Ticks are now accepted as both the vector and the reservoir for the CCHF virus. It is declared that the distribution and reservoirs of the known tick types get common additional globalisation and constantly increasing international animal transportation cause the spread of pathogens and vectors globally [3]. It is stated that more than 30 tick types are capable of living in Turkey’s geographical conditions [4]. The species of Hyalomma genus ticks are the main CCHF vectors in Turkey. It is known that many complex interrelated factors contribute to the emergence and spread of the CCHF, such as environmental and climate changes, and the uncontrolled movement of wild birds and animals [5]. The main modes of transmission of CCHF are tick contact, viraemic animals, and infected body fluids/blood. The most common symptoms are high fever, headache, fatigue, myalgia, and nausea. Later on, haemorrhagic symptoms could show [6]. It is reported that anti-Crimean-Congo haemorrhagic fever virus (anti-CCHFV) immunoglobulin M (IgM) antibodies could be detected in 6–40 days following the entrance of virus to the body and anti-CCHFV immunoglobulin G (IgG) antibodies could be detected between 10th day to 6th year following the infection [7]. Though the local vaccine studies which will play an important role in protection against the disease are ongoing, there has not been a development of a specific antiviral to be used in treatment or a vaccine with world-wide recognised efficacy.

The first CCHF case in Turkey was reported in 2002 in Tokat province [8]. Turkey is one of the endemic countries that has the most cases of CCHF in recent years [9, 10]. The disease is endemic in cities in the region known as “Kelkit Basin” (Tokat, Artvin, Bayburt, Erzincan, Erzurum Gümüşhane, Amasya, Çankırı, Çorum, Kastamonu, Sivas, Yozgat) [4, 5, 8] (Figure 1).

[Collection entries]
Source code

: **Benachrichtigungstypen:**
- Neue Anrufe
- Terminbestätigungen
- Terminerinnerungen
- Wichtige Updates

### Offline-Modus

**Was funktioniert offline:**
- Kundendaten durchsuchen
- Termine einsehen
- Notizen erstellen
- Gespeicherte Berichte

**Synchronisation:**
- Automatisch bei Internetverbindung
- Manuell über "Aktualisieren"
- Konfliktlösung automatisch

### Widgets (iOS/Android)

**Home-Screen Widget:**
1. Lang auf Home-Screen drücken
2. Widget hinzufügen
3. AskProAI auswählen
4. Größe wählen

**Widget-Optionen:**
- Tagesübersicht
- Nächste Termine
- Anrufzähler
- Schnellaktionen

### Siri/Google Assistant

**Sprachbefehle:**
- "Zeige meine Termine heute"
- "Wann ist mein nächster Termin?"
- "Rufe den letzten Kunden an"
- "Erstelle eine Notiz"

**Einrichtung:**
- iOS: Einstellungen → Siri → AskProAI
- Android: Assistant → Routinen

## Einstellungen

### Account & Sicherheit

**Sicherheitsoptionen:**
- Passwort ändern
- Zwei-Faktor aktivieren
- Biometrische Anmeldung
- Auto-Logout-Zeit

=== Work request ===
Retype the part of the CCHF text that opens with the words containing "The first CCHF" and closes with "8] (Figure 1).".

=== Exercise result ===
The first CCHF case in Turkey was reported in 2002 in Tokat province [8]. Turkey is one of the endemic countries that has the most cases of CCHF in recent years [9, 10]. The disease is endemic in cities in the region known as “Kelkit Basin” (Tokat, Artvin, Bayburt, Erzincan, Erzurum Gümüşhane, Amasya, Çankırı, Çorum, Kastamonu, Sivas, Yozgat) [4, 5, 8] (Figure 1).